MERKLINDE Das war's. Mit der Insolvenz von Gala Sibilski endet die viele Jahrzehnte dauernde Geschichte von eigenständigen Baufirmen in unserer Stadt.

Aus für die letzte Baufirma Castrop-Rauxels

Auch bei der Herrichtung des neuen Außengeländes der Marienschule war die Fa. Sibilski beteiligt.

Letztendlich ausschlaggebend, so Rositta Sibilski, die Ehefrau des Firmengründers Dieter Sibilski, sei ein Auftrag in Bochum gewesen, wo man auf einer großen Summe hängen geblieben sei. Innerhalb von drei Wochen hätte das Unternehmen, das Leistungen im Straßen- und Tiefbau, im Garten- und Landschaftsbau sowie bei Beton- und Natursteinpflaster in der Angebotspalette hatte, nicht mal mehr einen einen Anruf verzeichnet. Diese Lücken seien nicht mehr zu kompensieren gewesen. Das Amtsgericht Castrop-Rauxel hat das Insolvenz-Verfahren der Merklinder Gala Sibilski GmbH &. Co. KG am vergangenen Donnerstag eröffnet. Zwölf Mitarbeiter der von Gunther Sibilski (41) geleiteten Firma sind betroffen.
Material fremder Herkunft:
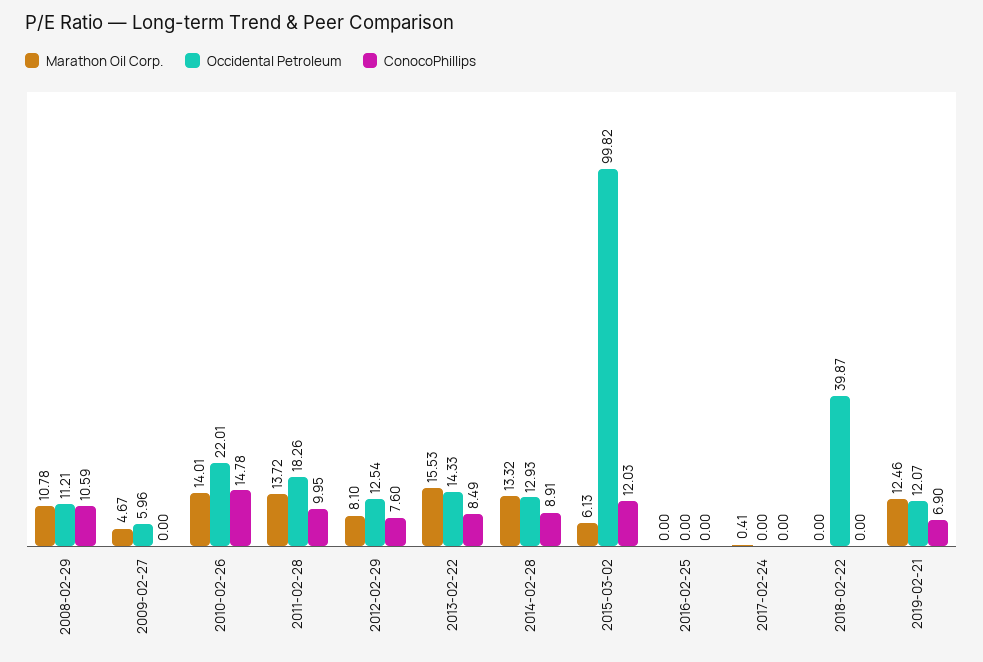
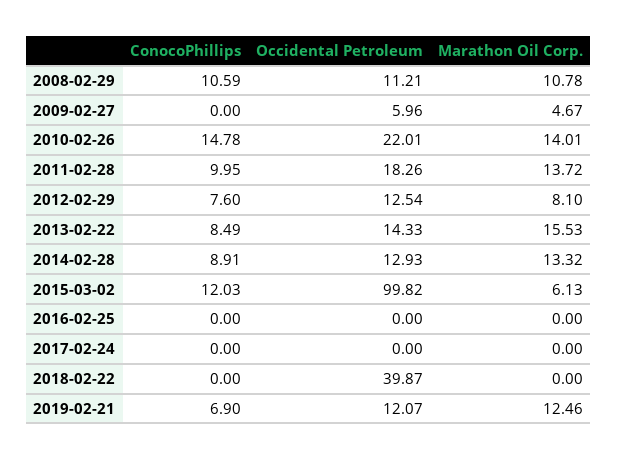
Marathon Oil Corp., 2017-02-24: 0.41 -> 0

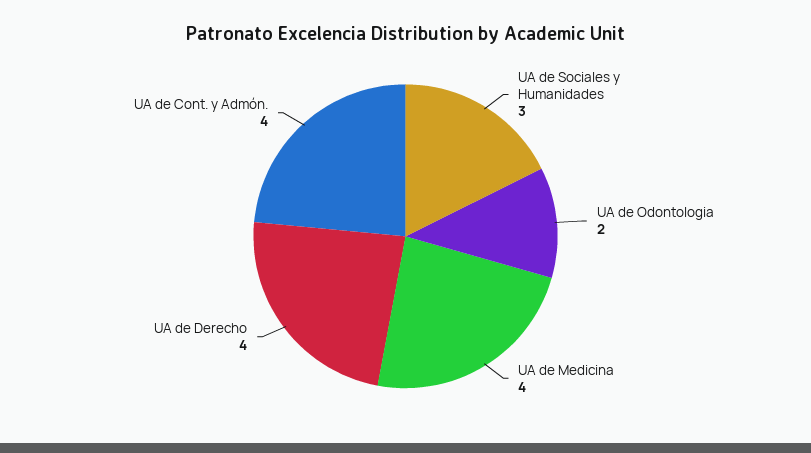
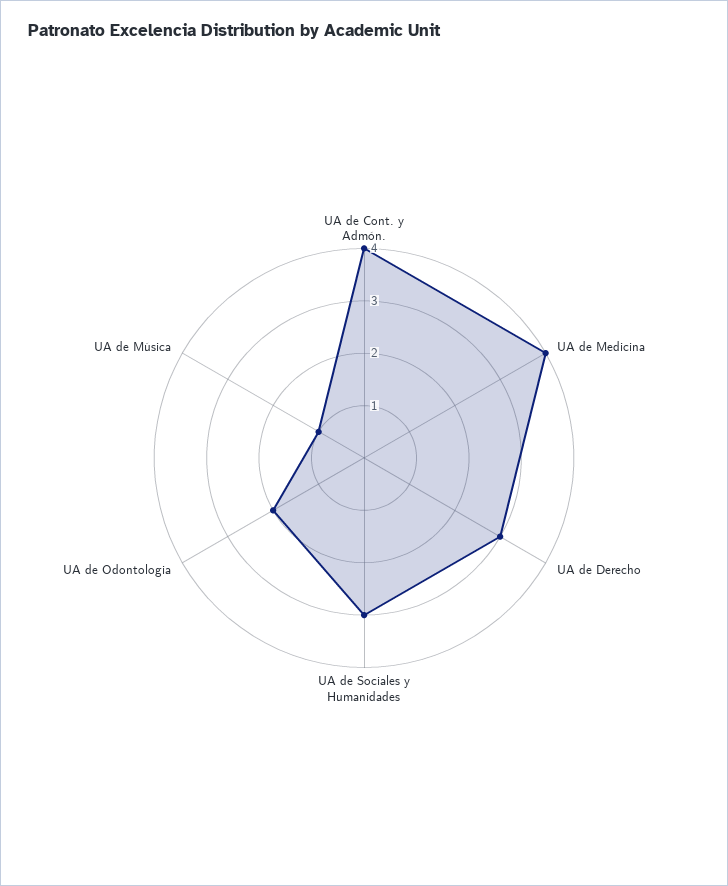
UA de Derecho: 4 -> 3
UA de Música: none -> 1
20 Jahre währende Achterbahnfahrt

"Drei haben allerdings schon wieder Arbeit", freut sich Rositta Sibilski. Von ehemals acht Baufirmen in Castrop-Rauxel war Gala Sibilski die mit der längsten Ausdauer. "Aber damit ist jetzt unweigerlich Schluss, wir machen da nicht mehr weiter", erklärt Rositta Sibilski, für die nach eigenem Bekunden eine 20 Jahre lang währende Achterbahnfahrt der Firma zu Ende gegangen ist.In Spitzenzeiten bis zu 105 Mitarbeiter beschäftigt

In Spitzenzeiten hatte das Unternehmen 105 Mitarbeiter, vom vor zehn Jahren unvermeidbar erscheinenden Konkurs von Dieter Sibilski waren 84 Mitarbeiter betroffen. "Wir haben einfach in der wirtschaftlich denkbar schlechtesten Zeit versucht, noch etwas für den Arbeitsmarkt zu machen", blickt Rositta Sibilski zurück. Aber auch nach vorn. Beide Söhne seien Straßenbaumeister, sie selbst und ihr Mann ohnehin im Rentenalter. "Das Leben geht weiter", sagt Rositta Sibilski.